Chop those veggies, and get them into a second pot of boiling water. I then chop up three roma tomatoes and about half an onion and a couple of garlic cloves and blend them with a little bit of water. I add that to the pot with the veggies. 


And then you add this. I heart this stuff. I use it way too often in excessive amounts. Yuu--uum. How much went in? Don't know. You could probably use chicken broth.


Same with the salt.


These little guys are not necessary, but I love adding them. They are azafran (or zaffron pellets for you gringos, but you're probably hip and will call them azafran). Sometimes known as the poor man's saffron. You can buy them here. Or, if you're lucky like me, you're parents will grow them in their yard and send them to you because they miss you and love you, and want to remind you how good home is and are hoping this gesture will entice you to move back.


They're hard little pellets that you sort of gently tap to crack the shell. You only use the orange stuff inside. I mush them up with a little bit of water in a molcajete, but mine was still at our friends so I used a mortar and pestle. 


Beautiful, isn't it?


Add this to the pot with the vegetables. I have two large pots, so this system works for me. You could probably do it with just one. 


Once the albondigas are done, it all goes together in the same pot. I use a slotted spoon to move the albondigas to the pot with the veggies Then use a strainer to add all of that left over water to the pot with the veggies. Bring to boil, then simmer. Don't forget to check the salt. You might need to add more at this point.  I usually just check how soft the potatoes are to tell when it's done. Season with dried oregano. My family usually adds corn on the cob in the soup, but I forgot it this time. Shame on me.
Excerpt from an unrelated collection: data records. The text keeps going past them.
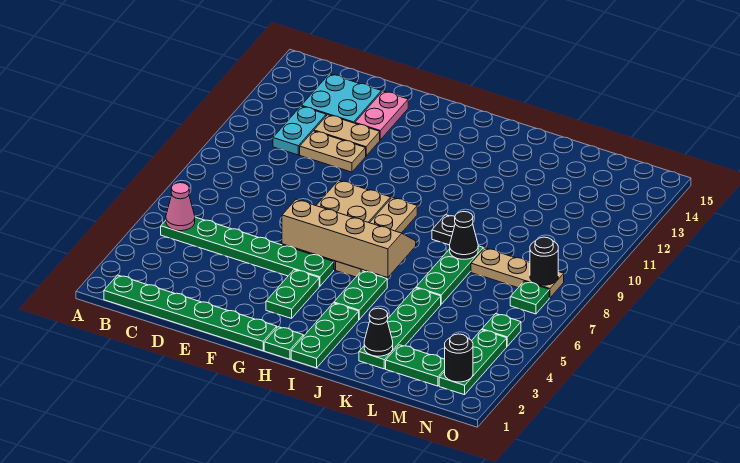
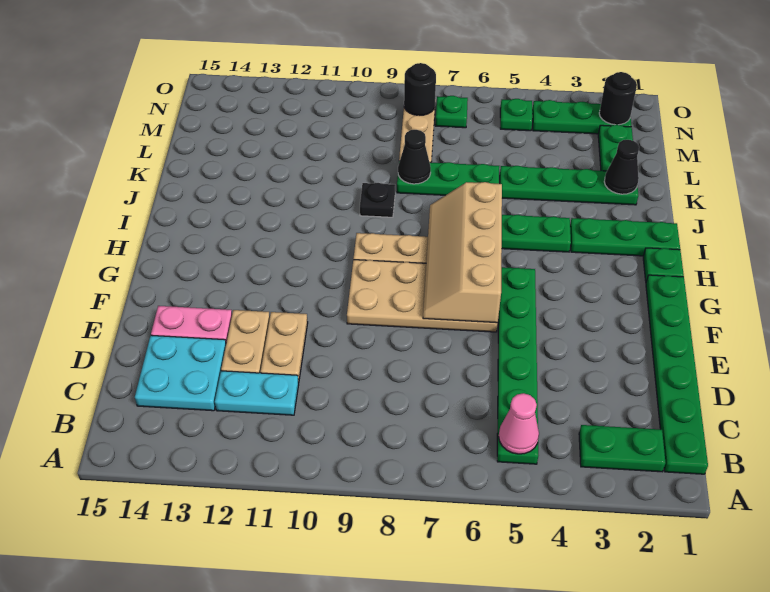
green plate G3:G4 level 1 -> green plate B2:B3 level 1

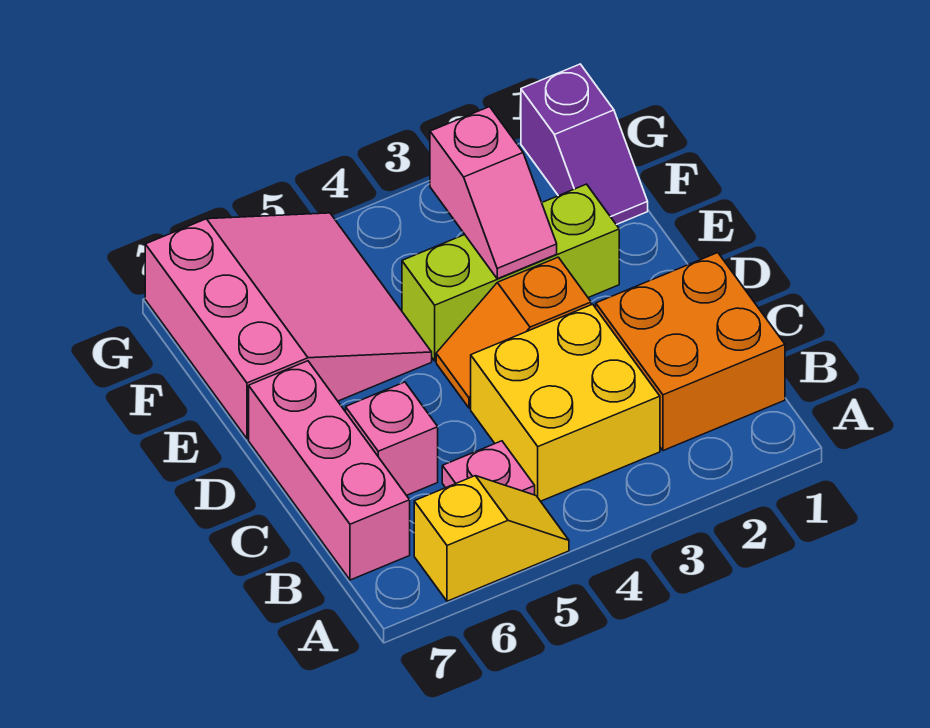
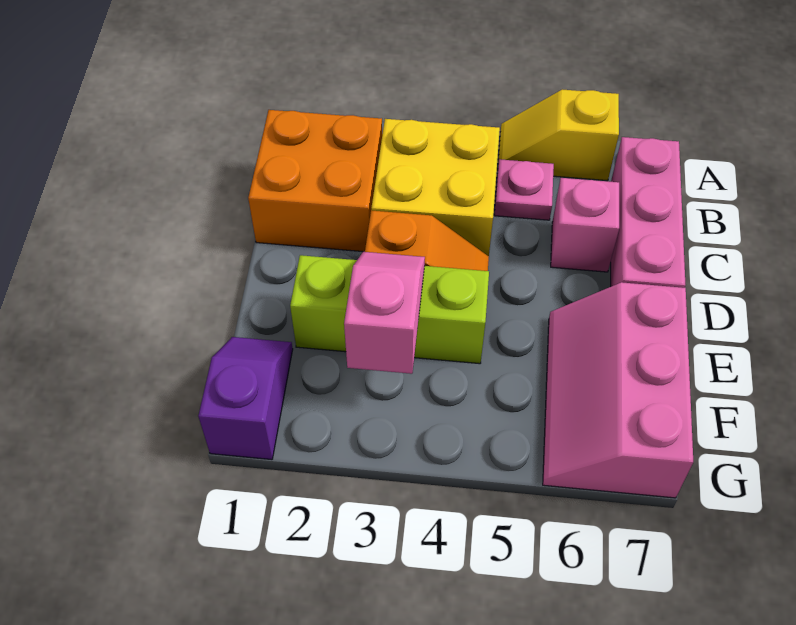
pink slope E5:G7 level 1 top 7 -> pink slope E6:G7 level 1 top 7

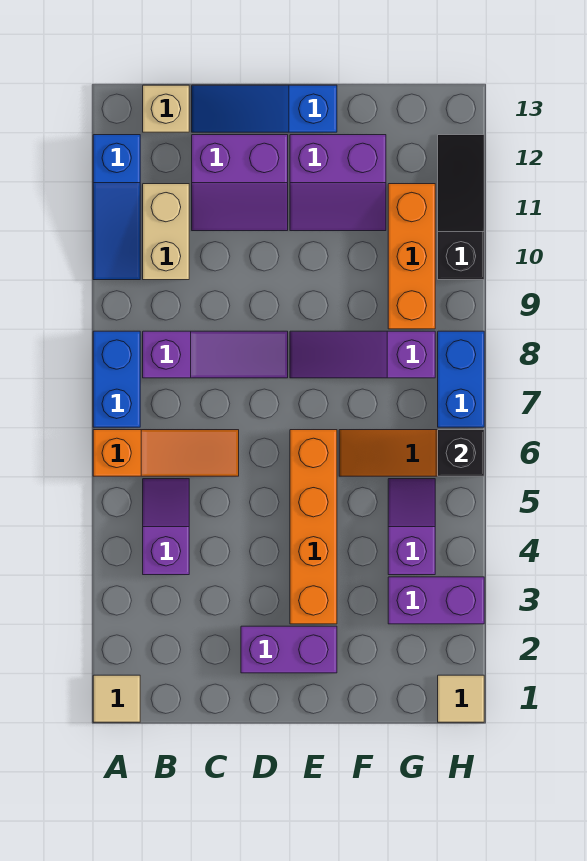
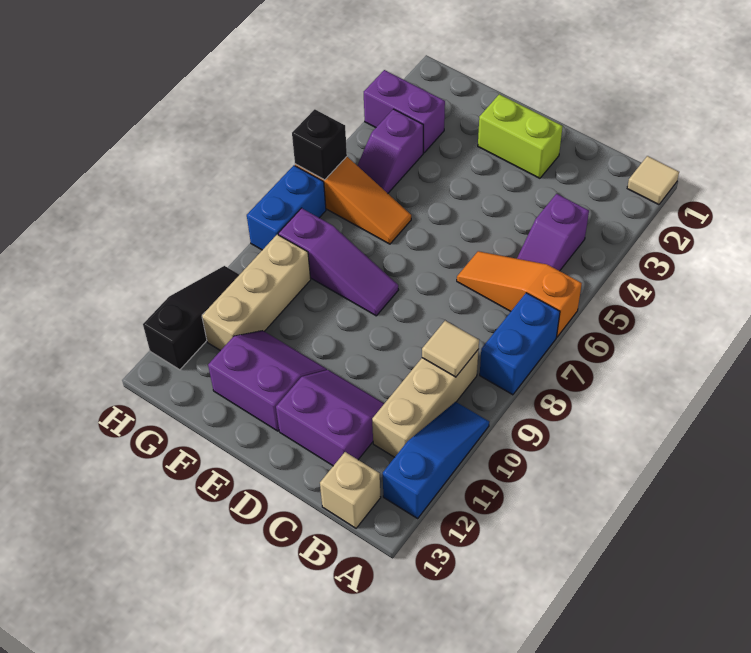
purple slope B8:D8 level 1 top B -> none
tan brick B10:B11 level 1 -> tan brick B9:B11 level 1
blue slope C13:E13 level 1 top E -> none
purple brick D2:E2 level 1 -> lime brick D2:E2 level 1
orange brick E3:E6 level 1 -> none
orange brick G9:G11 level 1 -> tan brick G9:G11 level 1
tan tile H1 level 1 -> tan tile B9 level 2
black slope H10:H12 level 1 top 10 -> black slope H10:H12 level 1 top 12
Serve with a splash of lime and a warm tortilla. 


You're welcome.


My sweet helper

Recipe

2 lb. ground beef
2 eggs
1/4 rice
Cumin
Ground Cloves
Garlic
Salt
3 roma tomatoes
1 onion
2-3 garlic cloves
5 medium carrots
3 medium zucchini
1-2 potatoes
Handful of greenbeans 
Chicken bouillon or chicken stock
20 azafran pellets

1. In a large bowl mix ground beef, eggs, seasonings, and rice. Form meatballs (I make mine about two bites sized) and place into 8 cups boiling water in first pot. 

2. In second pot, boil another 8 cups. Blend tomato, onion and garlic. Add that to pot. Chop veggies and add those to this pot. 

3. Once meatballs are done, add them to second pot. Strain contents of first pot, and add that broth to the second pot. Add salt, chicken bouillon, and azafran. Add water and salt as desired. Bring to boil, then simmer till veggies are soft. You can add the dried oregano to the whole pot, or to individual servings.